(WHAT YOU NEED TO DO) Return only that part of the material below which starts with the line containing "(at -2.5 -0.25)" and goes on through the line containing "(fp_line (start -3.076 -3.076)", restated exactly.

(SUPPLIED MATERIAL)
^^^^^^^^
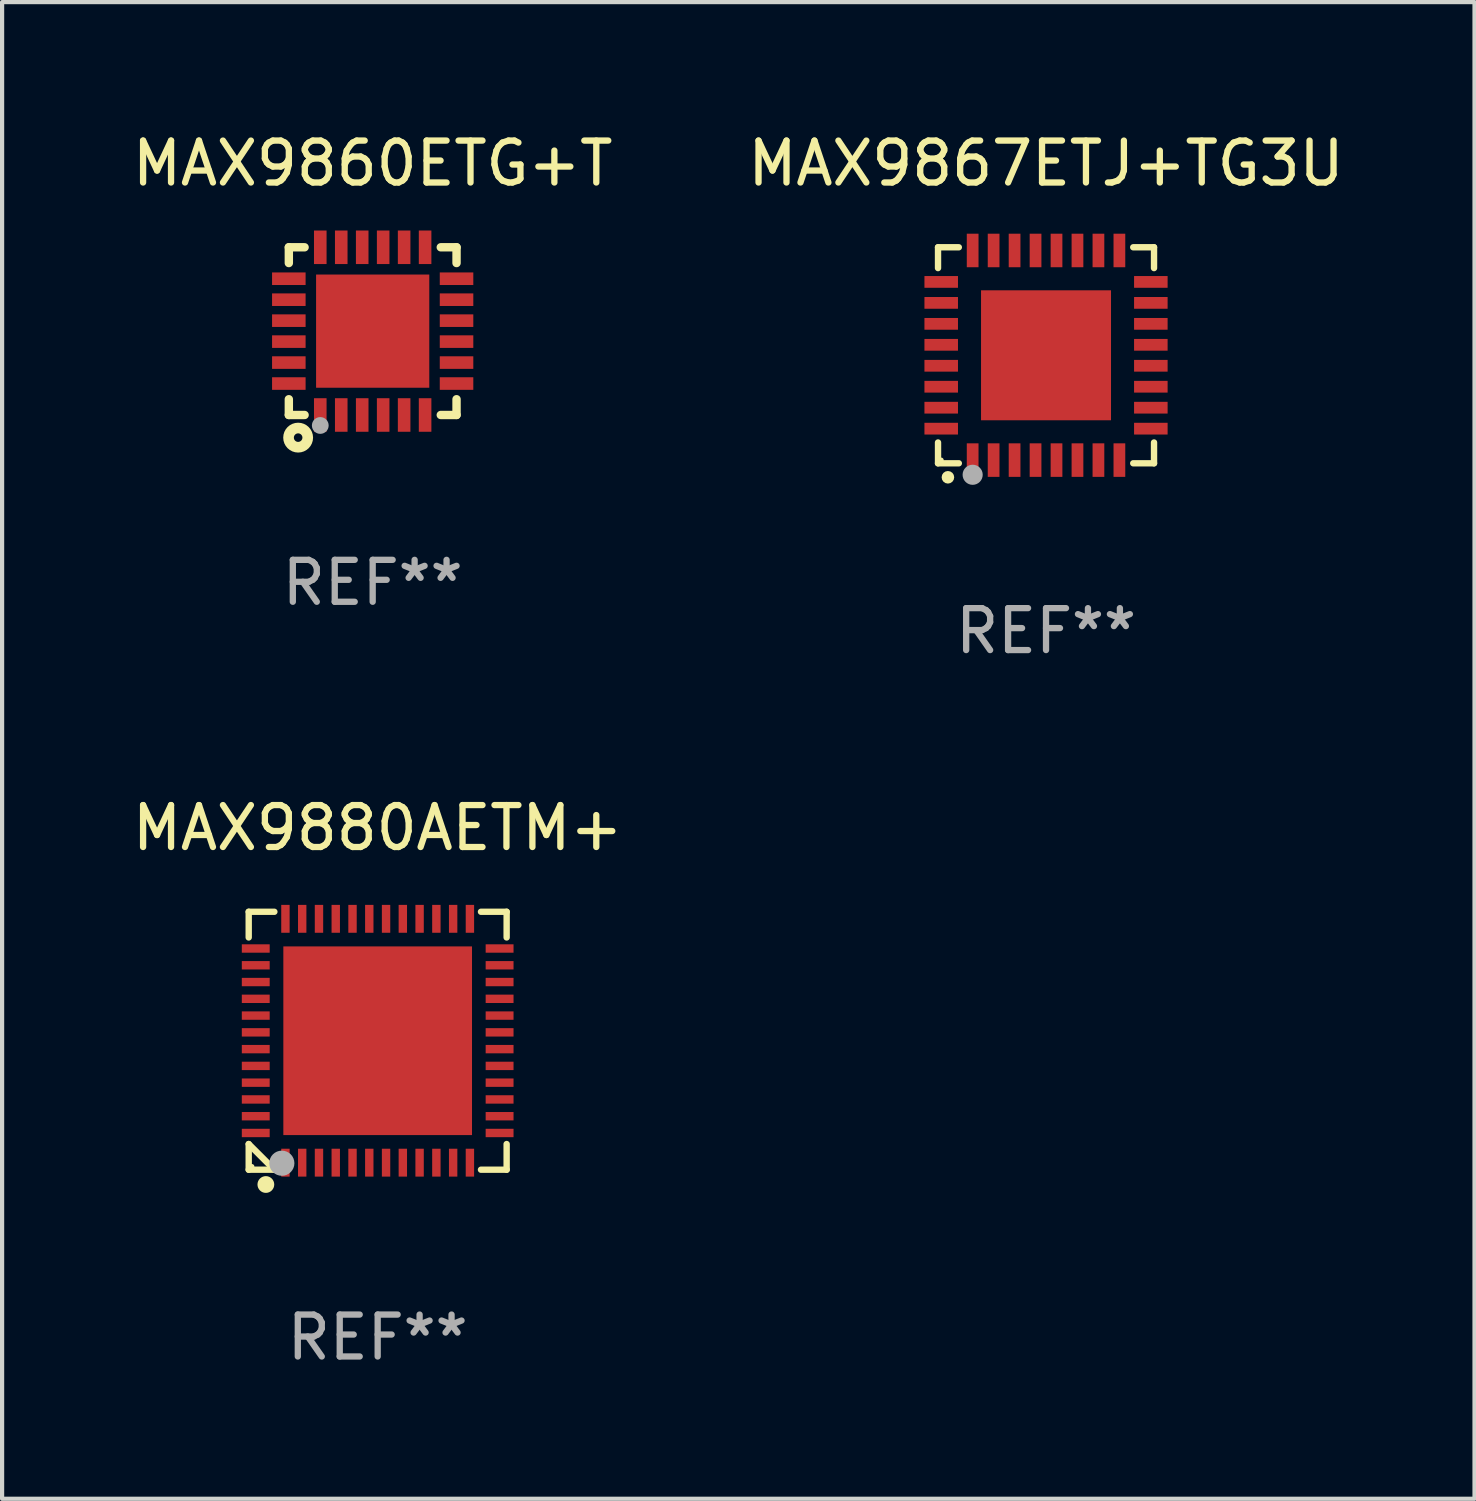
<source format=kicad_pcb>
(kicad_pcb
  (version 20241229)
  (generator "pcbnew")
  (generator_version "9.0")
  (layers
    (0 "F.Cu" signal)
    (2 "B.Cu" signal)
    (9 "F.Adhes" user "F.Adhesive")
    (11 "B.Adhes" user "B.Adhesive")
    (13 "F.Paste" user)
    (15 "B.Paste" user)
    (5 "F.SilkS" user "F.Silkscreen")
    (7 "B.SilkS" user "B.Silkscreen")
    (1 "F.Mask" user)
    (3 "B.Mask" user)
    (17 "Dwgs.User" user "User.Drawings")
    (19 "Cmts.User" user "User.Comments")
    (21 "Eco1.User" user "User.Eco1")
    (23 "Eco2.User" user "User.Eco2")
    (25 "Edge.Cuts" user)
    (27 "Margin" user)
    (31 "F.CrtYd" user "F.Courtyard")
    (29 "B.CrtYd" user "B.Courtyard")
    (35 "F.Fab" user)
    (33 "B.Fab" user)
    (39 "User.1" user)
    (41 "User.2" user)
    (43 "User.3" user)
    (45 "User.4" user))
  (footprint "MAX9860ETG+T"
    (layer "F.Cu")
    (at 5.839 4.848)
    (property "Reference" "MAX9860ETG+T" (at 0 -4 0) (layer "F.SilkS") (effects (font (size 1 1) (thickness 0.15))))
    (attr through_hole)
    (fp_line (start -2 -2) (end -1.624 -2) (stroke (width 0.2) (type solid)) (layer "F.SilkS"))
    (fp_line (start -2 -1.624) (end -2 -2) (stroke (width 0.2) (type solid)) (layer "F.SilkS"))
    (fp_line (start -2 2) (end -2 1.624) (stroke (width 0.2) (type solid)) (layer "F.SilkS"))
    (fp_line (start -2 2) (end -1.624 2) (stroke (width 0.2) (type solid)) (layer "F.SilkS"))
    (fp_line (start 1.624 -2) (end 2 -2) (stroke (width 0.2) (type solid)) (layer "F.SilkS"))
    (fp_line (start 1.624 2) (end 2 2) (stroke (width 0.2) (type solid)) (layer "F.SilkS"))
    (fp_line (start 2 -2) (end 2 -1.624) (stroke (width 0.2) (type solid)) (layer "F.SilkS"))
    (fp_line (start 2 1.624) (end 2 2) (stroke (width 0.2) (type solid)) (layer "F.SilkS"))
    (fp_circle (center -2 2) (end -1.97 2) (stroke (width 0.06) (type solid)) (fill no) (layer "F.SilkS"))
    (fp_circle (center -1.778 2.54) (end -1.676 2.54) (stroke (width 0.254) (type solid)) (fill no) (layer "F.SilkS"))
    (fp_circle (center -1.25 2.25) (end -1.15 2.25) (stroke (width 0.2) (type solid)) (fill no) (layer "F.Fab"))
    (fp_text user "REF**" (at 0 6 0) (layer "F.Fab") (effects (font (size 1 1) (thickness 0.15))))
    (pad "1" smd rect (at -1.25 2) (size 0.3 0.8) (layers "F.Cu" "F.Mask" "F.Paste"))
    (pad "2" smd rect (at -0.75 2) (size 0.3 0.8) (layers "F.Cu" "F.Mask" "F.Paste"))
    (pad "3" smd rect (at -0.25 2) (size 0.3 0.8) (layers "F.Cu" "F.Mask" "F.Paste"))
    (pad "4" smd rect (at 0.25 2) (size 0.3 0.8) (layers "F.Cu" "F.Mask" "F.Paste"))
    (pad "5" smd rect (at 0.75 2) (size 0.3 0.8) (layers "F.Cu" "F.Mask" "F.Paste"))
    (pad "6" smd rect (at 1.25 2) (size 0.3 0.8) (layers "F.Cu" "F.Mask" "F.Paste"))
    (pad "7" smd rect (at 2 1.25 90) (size 0.3 0.8) (layers "F.Cu" "F.Mask" "F.Paste"))
    (pad "8" smd rect (at 2 0.75 90) (size 0.3 0.8) (layers "F.Cu" "F.Mask" "F.Paste"))
    (pad "9" smd rect (at 2 0.25 90) (size 0.3 0.8) (layers "F.Cu" "F.Mask" "F.Paste"))
    (pad "10" smd rect (at 2 -0.25 90) (size 0.3 0.8) (layers "F.Cu" "F.Mask" "F.Paste"))
    (pad "11" smd rect (at 2 -0.75 90) (size 0.3 0.8) (layers "F.Cu" "F.Mask" "F.Paste"))
    (pad "12" smd rect (at 2 -1.25 90) (size 0.3 0.8) (layers "F.Cu" "F.Mask" "F.Paste"))
    (pad "13" smd rect (at 1.25 -2 180) (size 0.3 0.8) (layers "F.Cu" "F.Mask" "F.Paste"))
    (pad "14" smd rect (at 0.75 -2 180) (size 0.3 0.8) (layers "F.Cu" "F.Mask" "F.Paste"))
    (pad "15" smd rect (at 0.25 -2 180) (size 0.3 0.8) (layers "F.Cu" "F.Mask" "F.Paste"))
    (pad "16" smd rect (at -0.25 -2 180) (size 0.3 0.8) (layers "F.Cu" "F.Mask" "F.Paste"))
    (pad "17" smd rect (at -0.75 -2 180) (size 0.3 0.8) (layers "F.Cu" "F.Mask" "F.Paste"))
    (pad "18" smd rect (at -1.25 -2 180) (size 0.3 0.8) (layers "F.Cu" "F.Mask" "F.Paste"))
    (pad "19" smd rect (at -2 -1.25 270) (size 0.3 0.8) (layers "F.Cu" "F.Mask" "F.Paste"))
    (pad "20" smd rect (at -2 -0.75 270) (size 0.3 0.8) (layers "F.Cu" "F.Mask" "F.Paste"))
    (pad "21" smd rect (at -2 -0.25 270) (size 0.3 0.8) (layers "F.Cu" "F.Mask" "F.Paste"))
    (pad "22" smd rect (at -2 0.25 270) (size 0.3 0.8) (layers "F.Cu" "F.Mask" "F.Paste"))
    (pad "23" smd rect (at -2 0.75 270) (size 0.3 0.8) (layers "F.Cu" "F.Mask" "F.Paste"))
    (pad "24" smd rect (at -2 1.25 270) (size 0.3 0.8) (layers "F.Cu" "F.Mask" "F.Paste"))
    (pad "25" smd rect (at 0 0) (size 2.7 2.7) (layers "F.Cu" "F.Mask" "F.Paste")))
  (footprint "MAX9867ETJ+TG3U"
    (layer "F.Cu")
    (at 21.899 5.424)
    (property "Reference" "MAX9867ETJ+TG3U" (at 0 -4.576 0) (layer "F.SilkS") (effects (font (size 1 1) (thickness 0.15))))
    (attr through_hole)
    (fp_line (start -2.576 -2.576) (end -2.08 -2.576) (stroke (width 0.152) (type solid)) (layer "F.SilkS"))
    (fp_line (start -2.576 -2.08) (end -2.576 -2.576) (stroke (width 0.152) (type solid)) (layer "F.SilkS"))
    (fp_line (start -2.576 2.08) (end -2.576 2.576) (stroke (width 0.152) (type solid)) (layer "F.SilkS"))
    (fp_line (start -2.576 2.576) (end -2.08 2.576) (stroke (width 0.152) (type solid)) (layer "F.SilkS"))
    (fp_line (start 2.576 -2.576) (end 2.08 -2.576) (stroke (width 0.152) (type solid)) (layer "F.SilkS"))
    (fp_line (start 2.576 -2.08) (end 2.576 -2.576) (stroke (width 0.152) (type solid)) (layer "F.SilkS"))
    (fp_line (start 2.576 2.08) (end 2.576 2.576) (stroke (width 0.152) (type solid)) (layer "F.SilkS"))
    (fp_line (start 2.576 2.576) (end 2.08 2.576) (stroke (width 0.152) (type solid)) (layer "F.SilkS"))
    (fp_circle (center -2.5 2.5) (end -2.47 2.5) (stroke (width 0.06) (type solid)) (fill no) (layer "F.SilkS"))
    (fp_circle (center -2.34 2.91) (end -2.265 2.91) (stroke (width 0.15) (type solid)) (fill no) (layer "F.SilkS"))
    (fp_circle (center -1.75 2.85) (end -1.63 2.85) (stroke (width 0.24) (type solid)) (fill no) (layer "F.Fab"))
    (fp_text user "REF**" (at 0 6.576 0) (layer "F.Fab") (effects (font (size 1 1) (thickness 0.15))))
    (pad "1" smd rect (at -1.75 2.5) (size 0.28 0.8) (layers "F.Cu" "F.Mask" "F.Paste"))
    (pad "2" smd rect (at -1.25 2.5) (size 0.28 0.8) (layers "F.Cu" "F.Mask" "F.Paste"))
    (pad "3" smd rect (at -0.75 2.5) (size 0.28 0.8) (layers "F.Cu" "F.Mask" "F.Paste"))
    (pad "4" smd rect (at -0.25 2.5) (size 0.28 0.8) (layers "F.Cu" "F.Mask" "F.Paste"))
    (pad "5" smd rect (at 0.25 2.5) (size 0.28 0.8) (layers "F.Cu" "F.Mask" "F.Paste"))
    (pad "6" smd rect (at 0.75 2.5) (size 0.28 0.8) (layers "F.Cu" "F.Mask" "F.Paste"))
    (pad "7" smd rect (at 1.25 2.5) (size 0.28 0.8) (layers "F.Cu" "F.Mask" "F.Paste"))
    (pad "8" smd rect (at 1.75 2.5) (size 0.28 0.8) (layers "F.Cu" "F.Mask" "F.Paste"))
    (pad "9" smd rect (at 2.5 1.75) (size 0.8 0.28) (layers "F.Cu" "F.Mask" "F.Paste"))
    (pad "10" smd rect (at 2.5 1.25) (size 0.8 0.28) (layers "F.Cu" "F.Mask" "F.Paste"))
    (pad "11" smd rect (at 2.5 0.75) (size 0.8 0.28) (layers "F.Cu" "F.Mask" "F.Paste"))
    (pad "12" smd rect (at 2.5 0.25) (size 0.8 0.28) (layers "F.Cu" "F.Mask" "F.Paste"))
    (pad "13" smd rect (at 2.5 -0.25) (size 0.8 0.28) (layers "F.Cu" "F.Mask" "F.Paste"))
    (pad "14" smd rect (at 2.5 -0.75) (size 0.8 0.28) (layers "F.Cu" "F.Mask" "F.Paste"))
    (pad "15" smd rect (at 2.5 -1.25) (size 0.8 0.28) (layers "F.Cu" "F.Mask" "F.Paste"))
    (pad "16" smd rect (at 2.5 -1.75) (size 0.8 0.28) (layers "F.Cu" "F.Mask" "F.Paste"))
    (pad "17" smd rect (at 1.75 -2.5) (size 0.28 0.8) (layers "F.Cu" "F.Mask" "F.Paste"))
    (pad "18" smd rect (at 1.25 -2.5) (size 0.28 0.8) (layers "F.Cu" "F.Mask" "F.Paste"))
    (pad "19" smd rect (at 0.75 -2.5) (size 0.28 0.8) (layers "F.Cu" "F.Mask" "F.Paste"))
    (pad "20" smd rect (at 0.25 -2.5) (size 0.28 0.8) (layers "F.Cu" "F.Mask" "F.Paste"))
    (pad "21" smd rect (at -0.25 -2.5) (size 0.28 0.8) (layers "F.Cu" "F.Mask" "F.Paste"))
    (pad "22" smd rect (at -0.75 -2.5) (size 0.28 0.8) (layers "F.Cu" "F.Mask" "F.Paste"))
    (pad "23" smd rect (at -1.25 -2.5) (size 0.28 0.8) (layers "F.Cu" "F.Mask" "F.Paste"))
    (pad "24" smd rect (at -1.75 -2.5) (size 0.28 0.8) (layers "F.Cu" "F.Mask" "F.Paste"))
    (pad "25" smd rect (at -2.5 -1.75) (size 0.8 0.28) (layers "F.Cu" "F.Mask" "F.Paste"))
    (pad "26" smd rect (at -2.5 -1.25) (size 0.8 0.28) (layers "F.Cu" "F.Mask" "F.Paste"))
    (pad "27" smd rect (at -2.5 -0.75) (size 0.8 0.28) (layers "F.Cu" "F.Mask" "F.Paste"))
    (pad "28" smd rect (at -2.5 -0.25) (size 0.8 0.28) (layers "F.Cu" "F.Mask" "F.Paste"))
    (pad "29" smd rect (at -2.5 0.25) (size 0.8 0.28) (layers "F.Cu" "F.Mask" "F.Paste"))
    (pad "30" smd rect (at -2.5 0.75) (size 0.8 0.28) (layers "F.Cu" "F.Mask" "F.Paste"))
    (pad "31" smd rect (at -2.5 1.25) (size 0.8 0.28) (layers "F.Cu" "F.Mask" "F.Paste"))
    (pad "32" smd rect (at -2.5 1.75) (size 0.8 0.28) (layers "F.Cu" "F.Mask" "F.Paste"))
    (pad "33" smd rect (at 0 0) (size 3.1 3.1) (layers "F.Cu" "F.Mask" "F.Paste")))
  (footprint "MAX9880AETM+"
    (layer "F.Cu")
    (at 5.958 21.773)
    (property "Reference" "MAX9880AETM+" (at 0 -5.076 0) (layer "F.SilkS") (effects (font (size 1 1) (thickness 0.15))))
    (attr through_hole)
    (fp_line (start -3.076 -3.076) (end -3.076 -2.464) (stroke (width 0.152) (type solid)) (layer "F.SilkS"))
    (fp_line (start -3.076 3.076) (end -3.076 2.464) (stroke (width 0.152) (type solid)) (layer "F.SilkS"))
    (fp_line (start -2.464 -3.076) (end -3.076 -3.076) (stroke (width 0.152) (type solid)) (layer "F.SilkS"))
    (fp_line (start -2.464 3.076) (end -3.076 2.464) (stroke (width 0.152) (type solid)) (layer "F.SilkS"))
    (fp_line (start -2.464 3.076) (end -3.076 3.076) (stroke (width 0.152) (type solid)) (layer "F.SilkS"))
    (fp_line (start 2.464 -3.076) (end 3.076 -3.076) (stroke (width 0.152) (type solid)) (layer "F.SilkS"))
    (fp_line (start 2.464 3.076) (end 3.076 3.076) (stroke (width 0.152) (type solid)) (layer "F.SilkS"))
    (fp_line (start 3.076 -3.076) (end 3.076 -2.464) (stroke (width 0.152) (type solid)) (layer "F.SilkS"))
    (fp_line (start 3.076 3.076) (end 3.076 2.464) (stroke (width 0.152) (type solid)) (layer "F.SilkS"))
    (fp_circle (center -3 3) (end -2.97 3) (stroke (width 0.06) (type solid)) (fill no) (layer "F.SilkS"))
    (fp_circle (center -2.667 3.429) (end -2.567 3.429) (stroke (width 0.2) (type solid)) (fill no) (layer "F.SilkS"))
    (fp_circle (center -2.286 2.921) (end -2.136 2.921) (stroke (width 0.3) (type solid)) (fill no) (layer "F.Fab"))
    (fp_text user "REF**" (at 0 7.076 0) (layer "F.Fab") (effects (font (size 1 1) (thickness 0.15))))
    (pad "1" smd rect (at -2.2 2.908) (size 0.2 0.665) (layers "F.Cu" "F.Mask" "F.Paste"))
    (pad "2" smd rect (at -1.8 2.908) (size 0.2 0.665) (layers "F.Cu" "F.Mask" "F.Paste"))
    (pad "3" smd rect (at -1.4 2.908) (size 0.2 0.665) (layers "F.Cu" "F.Mask" "F.Paste"))
    (pad "4" smd rect (at -1 2.908) (size 0.2 0.665) (layers "F.Cu" "F.Mask" "F.Paste"))
    (pad "5" smd rect (at -0.6 2.908) (size 0.2 0.665) (layers "F.Cu" "F.Mask" "F.Paste"))
    (pad "6" smd rect (at -0.2 2.908) (size 0.2 0.665) (layers "F.Cu" "F.Mask" "F.Paste"))
    (pad "7" smd rect (at 0.2 2.908) (size 0.2 0.665) (layers "F.Cu" "F.Mask" "F.Paste"))
    (pad "8" smd rect (at 0.6 2.908) (size 0.2 0.665) (layers "F.Cu" "F.Mask" "F.Paste"))
    (pad "9" smd rect (at 1 2.908) (size 0.2 0.665) (layers "F.Cu" "F.Mask" "F.Paste"))
    (pad "10" smd rect (at 1.4 2.908) (size 0.2 0.665) (layers "F.Cu" "F.Mask" "F.Paste"))
    (pad "11" smd rect (at 1.8 2.908) (size 0.2 0.665) (layers "F.Cu" "F.Mask" "F.Paste"))
    (pad "12" smd rect (at 2.2 2.908) (size 0.2 0.665) (layers "F.Cu" "F.Mask" "F.Paste"))
    (pad "13" smd rect (at 2.908 2.2) (size 0.665 0.2) (layers "F.Cu" "F.Mask" "F.Paste"))
    (pad "14" smd rect (at 2.908 1.8) (size 0.665 0.2) (layers "F.Cu" "F.Mask" "F.Paste"))
    (pad "15" smd rect (at 2.908 1.4) (size 0.665 0.2) (layers "F.Cu" "F.Mask" "F.Paste"))
    (pad "16" smd rect (at 2.908 1) (size 0.665 0.2) (layers "F.Cu" "F.Mask" "F.Paste"))
    (pad "17" smd rect (at 2.908 0.6) (size 0.665 0.2) (layers "F.Cu" "F.Mask" "F.Paste"))
    (pad "18" smd rect (at 2.908 0.2) (size 0.665 0.2) (layers "F.Cu" "F.Mask" "F.Paste"))
    (pad "19" smd rect (at 2.908 -0.2) (size 0.665 0.2) (layers "F.Cu" "F.Mask" "F.Paste"))
    (pad "20" smd rect (at 2.908 -0.6) (size 0.665 0.2) (layers "F.Cu" "F.Mask" "F.Paste"))
    (pad "21" smd rect (at 2.908 -1) (size 0.665 0.2) (layers "F.Cu" "F.Mask" "F.Paste"))
    (pad "22" smd rect (at 2.908 -1.4) (size 0.665 0.2) (layers "F.Cu" "F.Mask" "F.Paste"))
    (pad "23" smd rect (at 2.908 -1.8) (size 0.665 0.2) (layers "F.Cu" "F.Mask" "F.Paste"))
    (pad "24" smd rect (at 2.908 -2.2) (size 0.665 0.2) (layers "F.Cu" "F.Mask" "F.Paste"))
    (pad "25" smd rect (at 2.2 -2.908) (size 0.2 0.665) (layers "F.Cu" "F.Mask" "F.Paste"))
    (pad "26" smd rect (at 1.8 -2.908) (size 0.2 0.665) (layers "F.Cu" "F.Mask" "F.Paste"))
    (pad "27" smd rect (at 1.4 -2.908) (size 0.2 0.665) (layers "F.Cu" "F.Mask" "F.Paste"))
    (pad "28" smd rect (at 1 -2.908) (size 0.2 0.665) (layers "F.Cu" "F.Mask" "F.Paste"))
    (pad "29" smd rect (at 0.6 -2.908) (size 0.2 0.665) (layers "F.Cu" "F.Mask" "F.Paste"))
    (pad "30" smd rect (at 0.2 -2.908) (size 0.2 0.665) (layers "F.Cu" "F.Mask" "F.Paste"))
    (pad "31" smd rect (at -0.2 -2.908) (size 0.2 0.665) (layers "F.Cu" "F.Mask" "F.Paste"))
    (pad "32" smd rect (at -0.6 -2.908) (size 0.2 0.665) (layers "F.Cu" "F.Mask" "F.Paste"))
    (pad "33" smd rect (at -1 -2.908) (size 0.2 0.665) (layers "F.Cu" "F.Mask" "F.Paste"))
    (pad "34" smd rect (at -1.4 -2.908) (size 0.2 0.665) (layers "F.Cu" "F.Mask" "F.Paste"))
    (pad "35" smd rect (at -1.8 -2.908) (size 0.2 0.665) (layers "F.Cu" "F.Mask" "F.Paste"))
    (pad "36" smd rect (at -2.2 -2.908) (size 0.2 0.665) (layers "F.Cu" "F.Mask" "F.Paste"))
    (pad "37" smd rect (at -2.908 -2.2) (size 0.665 0.2) (layers "F.Cu" "F.Mask" "F.Paste"))
    (pad "38" smd rect (at -2.908 -1.8) (size 0.665 0.2) (layers "F.Cu" "F.Mask" "F.Paste"))
    (pad "39" smd rect (at -2.908 -1.4) (size 0.665 0.2) (layers "F.Cu" "F.Mask" "F.Paste"))
    (pad "40" smd rect (at -2.908 -1) (size 0.665 0.2) (layers "F.Cu" "F.Mask" "F.Paste"))
    (pad "41" smd rect (at -2.908 -0.6) (size 0.665 0.2) (layers "F.Cu" "F.Mask" "F.Paste"))
    (pad "42" smd rect (at -2.908 -0.2) (size 0.665 0.2) (layers "F.Cu" "F.Mask" "F.Paste"))
    (pad "43" smd rect (at -2.908 0.2) (size 0.665 0.2) (layers "F.Cu" "F.Mask" "F.Paste"))
    (pad "44" smd rect (at -2.908 0.6) (size 0.665 0.2) (layers "F.Cu" "F.Mask" "F.Paste"))
    (pad "45" smd rect (at -2.908 1) (size 0.665 0.2) (layers "F.Cu" "F.Mask" "F.Paste"))
    (pad "46" smd rect (at -2.908 1.4) (size 0.665 0.2) (layers "F.Cu" "F.Mask" "F.Paste"))
    (pad "47" smd rect (at -2.908 1.8) (size 0.665 0.2) (layers "F.Cu" "F.Mask" "F.Paste"))
    (pad "48" smd rect (at -2.908 2.2) (size 0.665 0.2) (layers "F.Cu" "F.Mask" "F.Paste"))
    (pad "49" smd rect (at 0 0) (size 4.5 4.5) (layers "F.Cu" "F.Mask" "F.Paste")))
  (gr_rect
    (start -3 -3)
    (end 32.119 32.698)
    (stroke (width 0.1) (type default))
    (fill no)
    (layer "Edge.Cuts")))
</source>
^^^^^^^^
(EXERCISE RESULT)
    (pad "28" smd rect (at -2.5 -0.25) (size 0.8 0.28) (layers "F.Cu" "F.Mask" "F.Paste"))
    (pad "29" smd rect (at -2.5 0.25) (size 0.8 0.28) (layers "F.Cu" "F.Mask" "F.Paste"))
    (pad "30" smd rect (at -2.5 0.75) (size 0.8 0.28) (layers "F.Cu" "F.Mask" "F.Paste"))
    (pad "31" smd rect (at -2.5 1.25) (size 0.8 0.28) (layers "F.Cu" "F.Mask" "F.Paste"))
    (pad "32" smd rect (at -2.5 1.75) (size 0.8 0.28) (layers "F.Cu" "F.Mask" "F.Paste"))
    (pad "33" smd rect (at 0 0) (size 3.1 3.1) (layers "F.Cu" "F.Mask" "F.Paste")))
  (footprint "MAX9880AETM+"
    (layer "F.Cu")
    (at 5.958 21.773)
    (property "Reference" "MAX9880AETM+" (at 0 -5.076 0) (layer "F.SilkS") (effects (font (size 1 1) (thickness 0.15))))
    (attr through_hole)
    (fp_line (start -3.076 -3.076) (end -3.076 -2.464) (stroke (width 0.152) (type solid)) (layer "F.SilkS"))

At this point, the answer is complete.